Tell your doctor if you have ever had:
- kidney disease;
- cirrhosis or other liver disease;
- an adrenal gland disorder;
- a large tissue injury such as a severe burn;
- severe dehydration;
- heart disease or high blood pressure;
- stomach or intestinal bleeding;
- a blockage in your stomach or intestines; or
- chronic diarrhea (such as ulcerative colitis, Crohn's disease).
Your dose needs may be different during pregnancy or while you are nursing. Tell your doctor if you are pregnant or breast-feeding.
Do not give this medicine to a child without medical advice.
How should I take potassium chloride?
Follow all directions on your prescription label and read all medication guides or instruction sheets. Your doctor may occasionally change your dose. Use the medicine exactly as directed.
Read and carefully follow any Instructions for Use provided with your medicine. Ask your doctor or pharmacist if you do not understand these instructions.
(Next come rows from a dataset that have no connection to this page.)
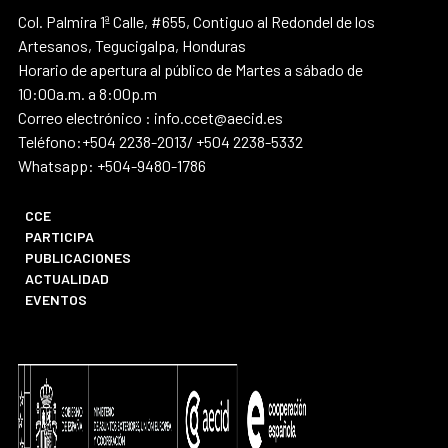
Col. Palmira 1ª Calle, #655, Contiguo al Redondel de los
Artesanos, Tegucigalpa, Honduras
Horario de apertura al público de Martes a sábado de
10:00a.m. a 8:00p.m
Correo electrónico : info.ccet@aecid.es
Teléfono:+504 2238-2013/ +504 2238-5332
Whatsapp: +504-9480-1786
CCE
PARTICIPA
PUBLICACIONES
ACTUALIDAD
EVENTOS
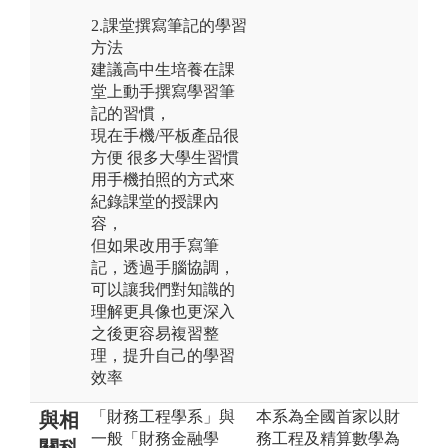
2.課堂撰寫筆記的學習
方法
建議高中生培養在課
堂上動手撰寫學習筆
記的習慣，
現在手機/平板產品很
方便 很多大學生習慣
用手機拍照的方式來
紀錄課堂的授課內
容，
但如果改用手寫筆
記，透過手腦協調，
可以讓我們對知識的
理解更具像也更深入
之後更容易複習整
理，提升自己的學習
效率
「財務工程學系」與
本系為全國首家以財
與相
一般「財務金融學
務工程及精算數學為
關科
Take potassium chloride with a full glass of water. Take the medicine with food or just after a meal.
Measure liquid medicine carefully. Use the dosing syringe provided, or use a medicine dose-measuring device (not a kitchen spoon).
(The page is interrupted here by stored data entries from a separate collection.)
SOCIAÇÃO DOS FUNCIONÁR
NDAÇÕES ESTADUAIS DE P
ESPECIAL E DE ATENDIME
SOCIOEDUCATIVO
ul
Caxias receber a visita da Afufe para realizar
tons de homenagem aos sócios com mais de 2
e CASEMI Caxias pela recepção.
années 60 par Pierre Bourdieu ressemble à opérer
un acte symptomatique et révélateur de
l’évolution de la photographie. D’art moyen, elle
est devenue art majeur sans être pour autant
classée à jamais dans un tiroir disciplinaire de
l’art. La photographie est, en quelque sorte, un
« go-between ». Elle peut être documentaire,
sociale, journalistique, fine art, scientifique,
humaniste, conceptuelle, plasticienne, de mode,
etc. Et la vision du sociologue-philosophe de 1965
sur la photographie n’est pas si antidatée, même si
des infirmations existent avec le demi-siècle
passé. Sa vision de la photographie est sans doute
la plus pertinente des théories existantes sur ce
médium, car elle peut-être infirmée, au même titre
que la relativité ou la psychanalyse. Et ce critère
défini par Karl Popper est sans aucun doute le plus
Do not crush, chew, or suck on a potassium tablet or capsule. Sucking on the pill could irritate your mouth or throat.
Call your doctor if you have trouble swallowing a potassium chloride capsule or tablet. You may be able to dissolve the tablet in water, or mix the medicine from a capsule with soft food. Carefully follow your doctor's instructions.
You may need frequent medical tests. Your heart function may need to be checked using an electrocardiograph or ECG (sometimes called an EKG). Even if you have no symptoms, tests can help your doctor determine if this medicine is effective.
You may need to follow a special diet while using potassium chloride. Follow all instructions of your doctor or dietitian. Learn about the foods to eat or avoid to help control your condition.
Potassium-rich foods include: squash, baked potatoes (skin on), spinach, lentils, broccoli, Brussels sprouts, zucchini, kidney or navy beans, raisins, watermelon, orange juice, bananas, cantaloupe, and low-fat milk or yogurt. Consume only the daily amounts recommended by your doctor or nutrition counselor.
Some tablets are made with a shell that is not absorbed or melted in the body. Part of this shell may appear in your stool. This is normal and will not make the medicine less effective.
Store at room temperature away from moisture and heat. Keep the medication in a closed container.
What happens if I miss a dose?
Take the medicine as soon as you can, but skip the missed dose if it is almost time for your next dose. Do not take two doses at one time.
What happens if I overdose?
Seek emergency medical attention or call the Poison Help line at 1-800-222-1222.
Overdose symptoms may include irregular heartbeats, chest pain, or muscle weakness.
What should I avoid while taking potassium chloride?
Do not use potassium supplements or other products that contain potassium, unless your doctor has told you to. Salt substitutes or low-salt foods often contain potassium. Read the label of any food or medicine to see if it contains potassium.
What other drugs will affect potassium chloride?
Tell your doctor about all your other medicines, especially:
- a diuretic or "water pill"; or
- heart or blood pressure medication.
This list is not complete. Other drugs may affect potassium chloride, including prescription and over-the-counter medicines, vitamins, and herbal products. Not all possible drug interactions are listed here.
Where can I get more information?
Your pharmacist can provide more information about potassium chloride.